__INSTRUCTIONS TO FOLLOW__. Copy out the lines of the listing below, word for word, from the line that contains "## 7-Set up" through the last line, including both ends, and leave out any pictures.

================

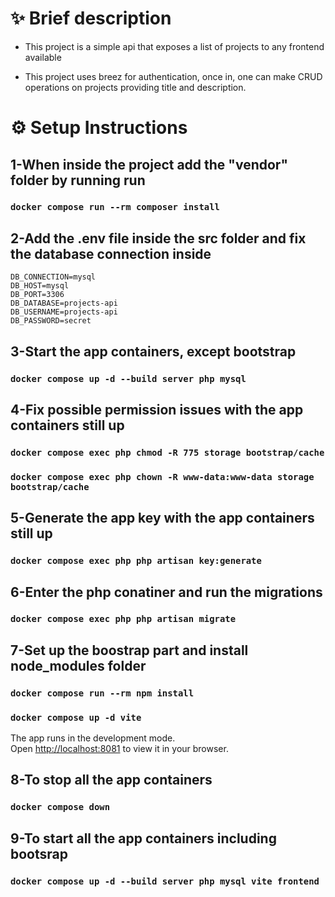 # ✨ Brief description

- This project is a simple api that exposes a list of projects to any frontend available

- This project uses breez for authentication, once in, one can make CRUD operations on projects providing title and description.

# ⚙️ Setup Instructions

## 1-When inside the project add the "vendor" folder by running run

### `docker compose run --rm composer install`

## 2-Add the .env file inside the src folder and fix the database connection inside

    DB_CONNECTION=mysql
    DB_HOST=mysql
    DB_PORT=3306
    DB_DATABASE=projects-api
    DB_USERNAME=projects-api
    DB_PASSWORD=secret

## 3-Start the app containers, except bootstrap

### `docker compose up -d --build server php mysql`

## 4-Fix possible permission issues with the app containers still up

### `docker compose exec php chmod -R 775 storage bootstrap/cache`

### `docker compose exec php chown -R www-data:www-data storage bootstrap/cache`

## 5-Generate the app key with the app containers still up

### `docker compose exec php php artisan key:generate`

## 6-Enter the php conatiner and run the migrations

### `docker compose exec php php artisan migrate`

## 7-Set up the boostrap part and install node_modules folder

### `docker compose run --rm npm install`

### `docker compose up -d vite`

The app runs in the development mode.\
Open [http://localhost:8081](http://localhost:8081) to view it in your browser.

## 8-To stop all the app containers

### `docker compose down`

## 9-To start all the app containers including bootsrap

### `docker compose up -d --build server php mysql vite frontend`
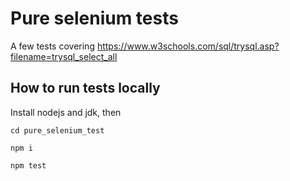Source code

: # Pure selenium tests

A few tests covering https://www.w3schools.com/sql/trysql.asp?filename=trysql_select_all

## How to run tests locally

Install nodejs and jdk, then

`cd pure_selenium_test`

`npm i`

`npm test`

================

__YOUR RESPONSE__.
## 7-Set up the boostrap part and install node_modules folder

### `docker compose run --rm npm install`

### `docker compose up -d vite`

The app runs in the development mode.\
Open [http://localhost:8081](http://localhost:8081) to view it in your browser.

## 8-To stop all the app containers

### `docker compose down`

## 9-To start all the app containers including bootsrap

### `docker compose up -d --build server php mysql vite frontend`
Source code

: # Pure selenium tests

A few tests covering https://www.w3schools.com/sql/trysql.asp?filename=trysql_select_all

## How to run tests locally

Install nodejs and jdk, then

`cd pure_selenium_test`

`npm i`

`npm test`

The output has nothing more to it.